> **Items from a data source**

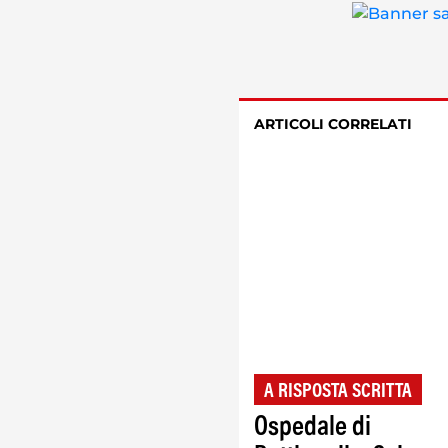
ARTICOLI CORRELATI
A RISPOSTA SCRITTA
Ospedale di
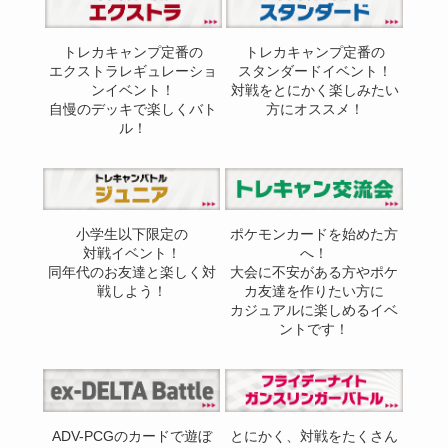
トレカキャンプ定番の
トレカキャンプ定番の
エクストラレギュレーショ
スタンダードイベント！
ンイベント！
対戦をとにかく楽しみたい
自慢のデッキで楽しくバト
方にオススメ！
ル！
小学生以下限定の
ポケモンカードを始めた方
対戦イベント！
へ！
同年代のお友達と楽しく対
大会に不安がある方やポケ
戦しよう！
カ友達を作りたい方に
カジュアルに楽しめるイベ
ントです！
ADV-PCGのカードで遊ぼ
とにかく、対戦をたくさん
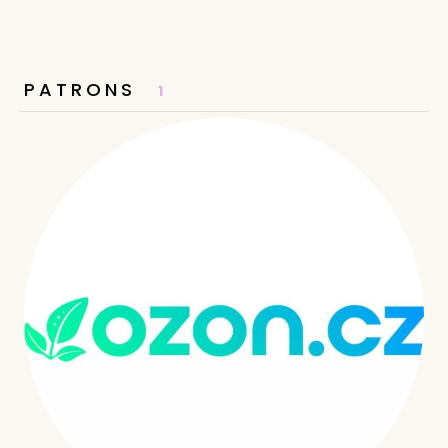
PATRONS
1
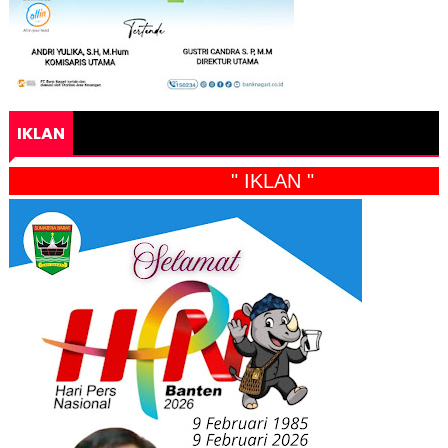
IKLAN
" IKLAN "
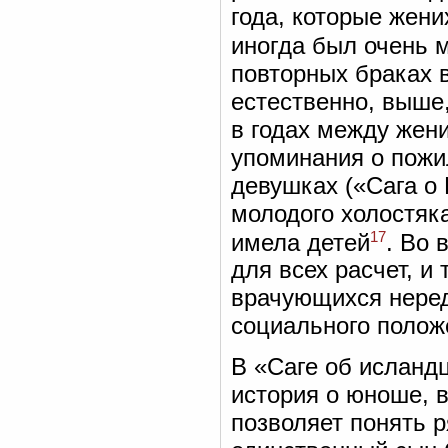
года, которые жени
иногда был очень 
повторных браках 
естественно, выше,
в годах между жени
упоминания о пожи
девушках («Сага о Г
молодого холостяка
17
имела детей
. Во 
для всех расчет, и
врачующихся неред
социального полож
В «Саге об исландц
история о юноше, 
позволяет понять 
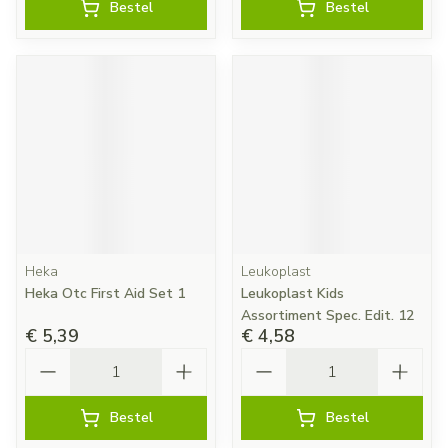
Bestel
Bestel
Heka
Leukoplast
Heka Otc First Aid Set 1
Leukoplast Kids
Assortiment Spec. Edit. 12
€ 5,39
€ 4,58
Aantal
Aantal
Bestel
Bestel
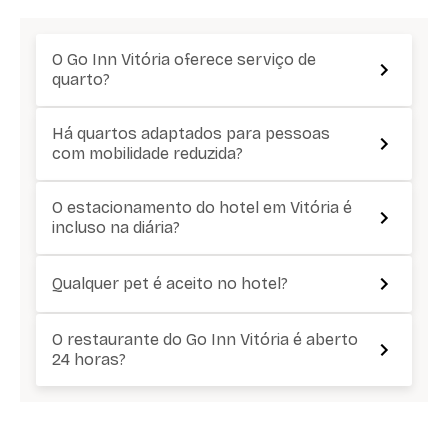
O Go Inn Vitória oferece serviço de
quarto?
Há quartos adaptados para pessoas
com mobilidade reduzida?
O estacionamento do hotel em Vitória é
incluso na diária?
Qualquer pet é aceito no hotel?
O restaurante do Go Inn Vitória é aberto
24 horas?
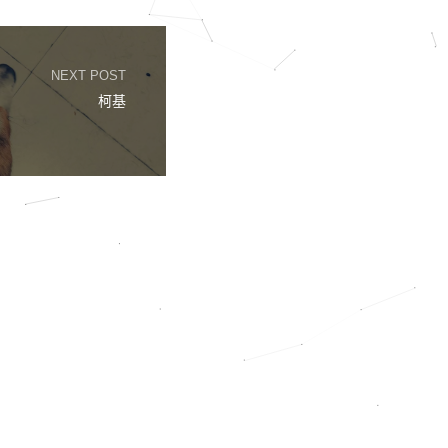
NEXT POST
柯基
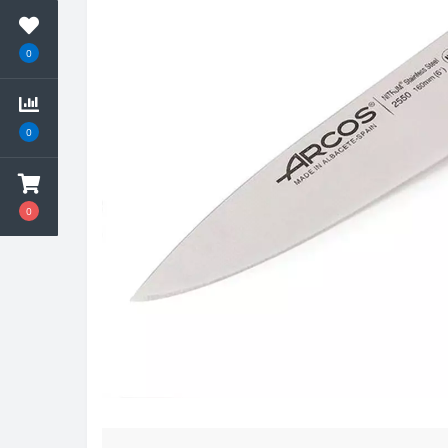
0
0
0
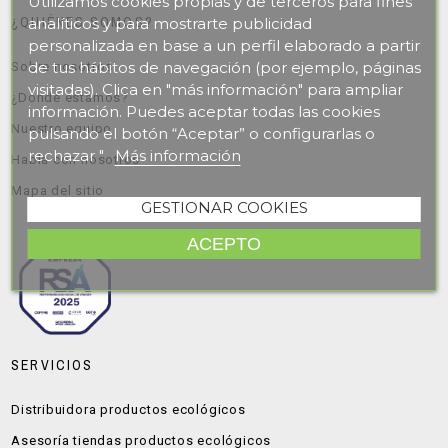
Utilizamos cookies propias y de terceros para fines
¿QUIÉNES SOMOS?
analíticos y para mostrarte publicidad
personalizada en base a un perfil elaborado a partir
de tus hábitos de navegación (por ejemplo, páginas
Sobre nosotros
visitadas). Clica en "más información" para ampliar
¿Dónde estamos?
información. Puedes aceptar todas las cookies
Nuestro equipo
pulsando el botón “Aceptar” o configurarlas o
rechazar "
Más información
Habla con nosotros
Mapa del sitio
GESTIONAR COOKIES
ACEPTO
SERVICIOS
Distribuidora productos ecológicos
Asesoría tiendas productos ecológicos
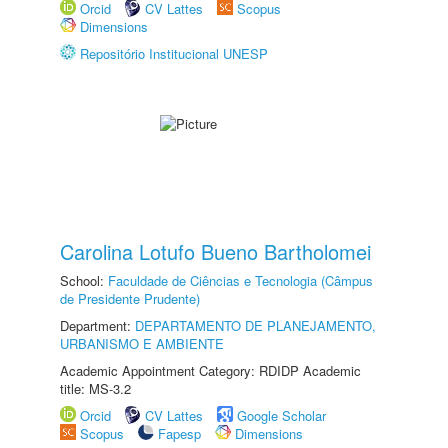
Orcid
CV Lattes
Scopus
Dimensions
Repositório Institucional UNESP
Carolina Lotufo Bueno Bartholomei
School:
Faculdade de Ciências e Tecnologia (Câmpus
de Presidente Prudente)
Department:
DEPARTAMENTO DE PLANEJAMENTO,
URBANISMO E AMBIENTE
Academic Appointment Category: RDIDP Academic
title: MS-3.2
Orcid
CV Lattes
Google Scholar
Scopus
Fapesp
Dimensions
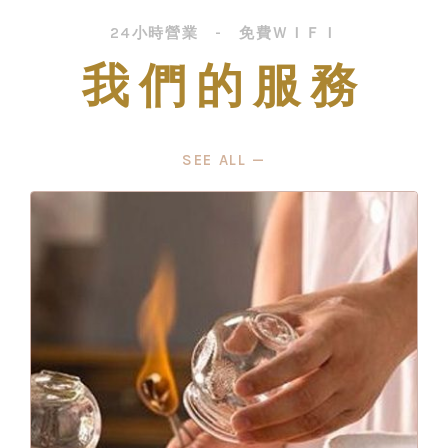
24小時營業 - 免費ＷＩＦＩ
我們的服務
SEE ALL —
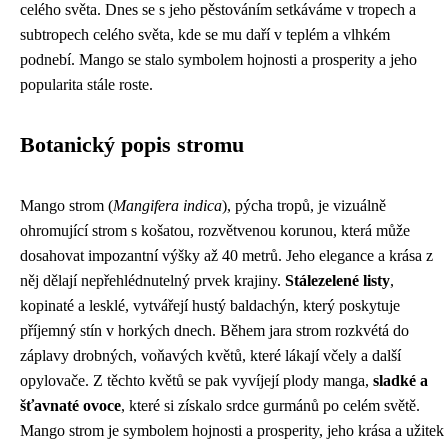
celého světa. Dnes se s jeho pěstováním setkáváme v tropech a
subtropech celého světa, kde se mu daří v teplém a vlhkém
podnebí. Mango se stalo symbolem hojnosti a prosperity a jeho
popularita stále roste.
Botanický popis stromu
Mango strom (
Mangifera indica
), pýcha tropů, je vizuálně
ohromující strom s košatou, rozvětvenou korunou, která může
dosahovat impozantní výšky až 40 metrů. Jeho elegance a krása z
něj dělají nepřehlédnutelný prvek krajiny.
Stálezelené listy
,
kopinaté a lesklé, vytvářejí hustý baldachýn, který poskytuje
příjemný stín v horkých dnech. Během jara strom rozkvétá do
záplavy drobných, voňavých květů, které lákají včely a další
opylovače. Z těchto květů se pak vyvíjejí plody manga,
sladké a
šťavnaté ovoce
, které si získalo srdce gurmánů po celém světě.
Mango strom je symbolem hojnosti a prosperity, jeho krása a užitek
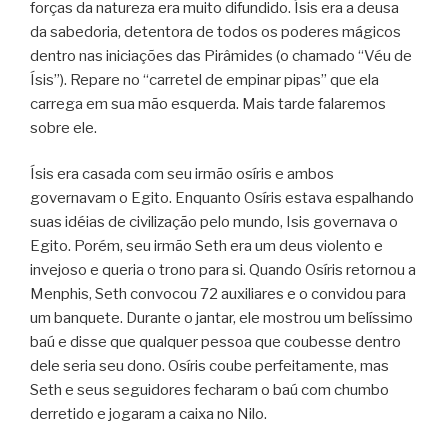
forças da natureza era muito difundido. Ísis era a deusa
da sabedoria, detentora de todos os poderes mágicos
dentro nas iniciações das Pirâmides (o chamado “Véu de
Ísis”). Repare no “carretel de empinar pipas” que ela
carrega em sua mão esquerda. Mais tarde falaremos
sobre ele.
Ísis era casada com seu irmão osíris e ambos
governavam o Egito. Enquanto Osíris estava espalhando
suas idéias de civilização pelo mundo, Isis governava o
Egito. Porém, seu irmão Seth era um deus violento e
invejoso e queria o trono para si. Quando Osíris retornou a
Menphis, Seth convocou 72 auxiliares e o convidou para
um banquete. Durante o jantar, ele mostrou um belíssimo
baú e disse que qualquer pessoa que coubesse dentro
dele seria seu dono. Osíris coube perfeitamente, mas
Seth e seus seguidores fecharam o baú com chumbo
derretido e jogaram a caixa no Nilo.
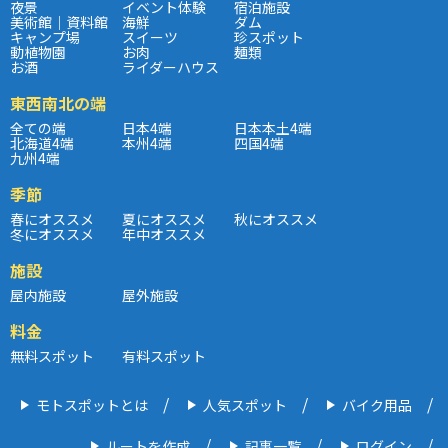
夜景
イベント体験
宿泊施設
美術館｜資料館
海鮮
ダム
キャンプ場
スイーツ
珍スポット
動植物園
お肉
麺類
お酒
ライダーハウス
東西南北の端
全ての端
日本4端
日本本土4端
北海道4端
本州4端
四国4端
九州4端
季節
春にオススメ
夏にオススメ
秋にオススメ
冬にオススメ
年中オススメ
施設
屋内施設
屋外施設
料金
無料スポット
有料スポット
モトスポットとは
人気スポット
バイク用品
ルートを作成
記事一覧
ログイン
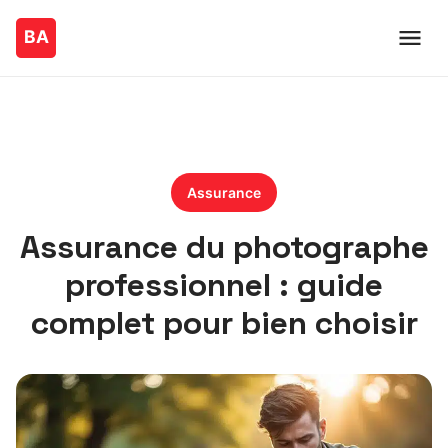
Assurance
Assurance du photographe
professionnel : guide
complet pour bien choisir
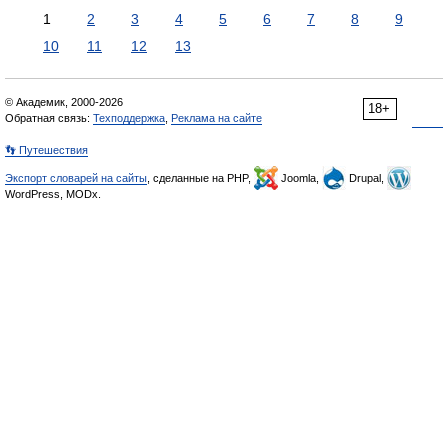
1
2
3
4
5
6
7
8
9
10
11
12
13
© Академик, 2000-2026
18+
Обратная связь:
Техподдержка
,
Реклама на сайте
👣 Путешествия
Экспорт словарей на сайты
, сделанные на PHP,
Joomla,
Drupal,
WordPress, MODx.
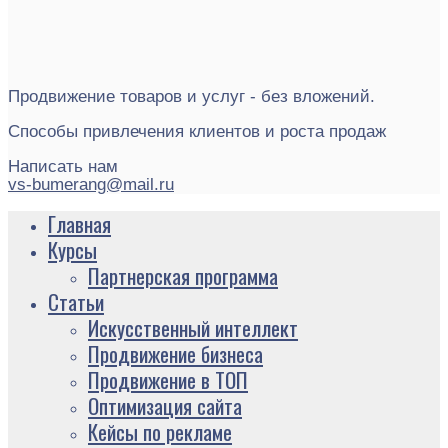
Продвижение товаров и услуг - без вложений.
Способы привлечения клиентов и роста продаж
Написать нам
vs-bumerang@mail.ru
Главная
Курсы
Партнерская программа
Статьи
Искусственный интеллект
Продвижение бизнеса
Продвижение в ТОП
Оптимизация сайта
Кейсы по рекламе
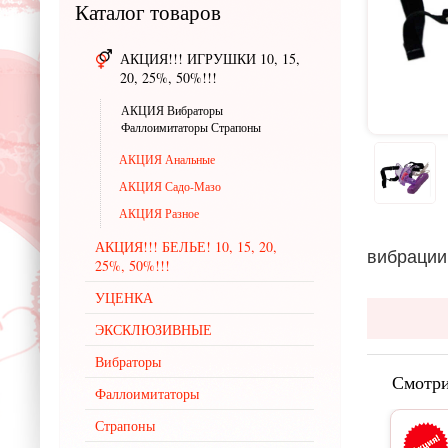
Каталог
товаров
АКЦИЯ!!! ИГРУШКИ 10, 15,
20, 25%, 50%!!!
АКЦИЯ Вибраторы
Фаллоимитаторы Страпоны
АКЦИЯ Анальные
АКЦИЯ Садо-Мазо
АКЦИЯ Разное
АКЦИЯ!!! БЕЛЬЕ! 10, 15, 20,
вибрации
25%, 50%!!!
УЦЕНКА
ЭКСКЛЮЗИВНЫЕ
Вибраторы
Смотри
Фаллоимитаторы
Страпоны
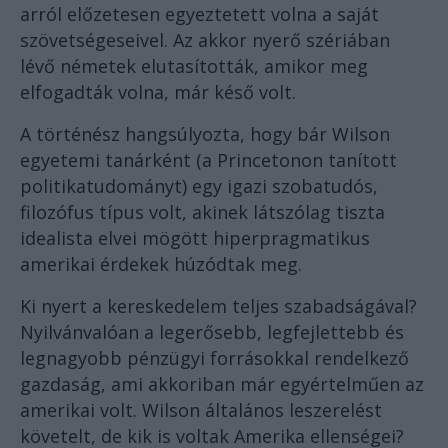
arról előzetesen egyeztetett volna a saját
szövetségeseivel. Az akkor nyerő szériában
lévő németek elutasították, amikor meg
elfogadták volna, már késő volt.
A történész hangsúlyozta, hogy bár Wilson
egyetemi tanárként (a Princetonon tanított
politikatudományt) egy igazi szobatudós,
filozófus típus volt, akinek látszólag tiszta
idealista elvei mögött hiperpragmatikus
amerikai érdekek húzódtak meg.
Ki nyert a kereskedelem teljes szabadságával?
Nyilvánvalóan a legerősebb, legfejlettebb és
legnagyobb pénzügyi forrásokkal rendelkező
gazdaság, ami akkoriban már egyértelműen az
amerikai volt. Wilson általános leszerelést
követelt, de kik is voltak Amerika ellenségei?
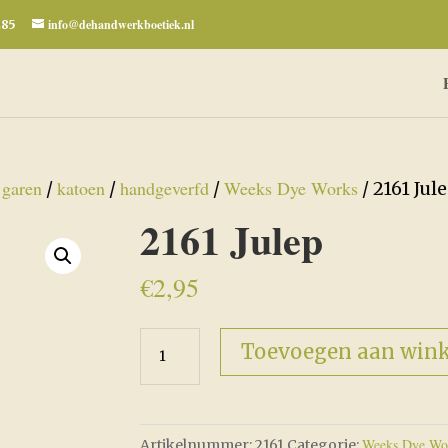
info@dehandwerkboetiek.nl
285
garen
katoen
handgeverfd
Weeks Dye Works
/
/
/
/
/ 2161 Jul
2161 Julep
€
2,95
2161
Toevoegen aan win
Julep
aantal
Weeks Dye Wo
Artikelnummer:
2161
Categorie:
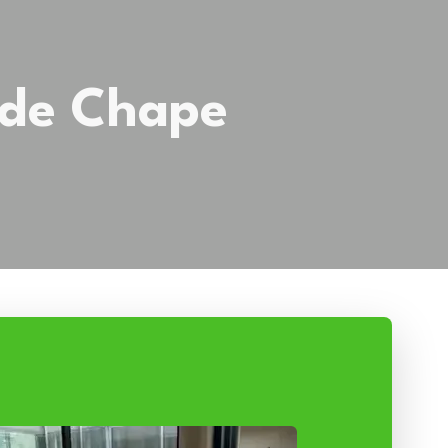
s de Chape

> **WHAT THIS TASK INVOLVES**
The lines from the one with "Toevoegen aan win" to the end of the data above should be retyped exactly, both ends included, and pictures are to be left out.

> **OUTPUT FOR THIS TASK**
Toevoegen aan win
Julep
aantal
Weeks Dye Wo
Artikelnummer:
2161
Categorie:
s de Chape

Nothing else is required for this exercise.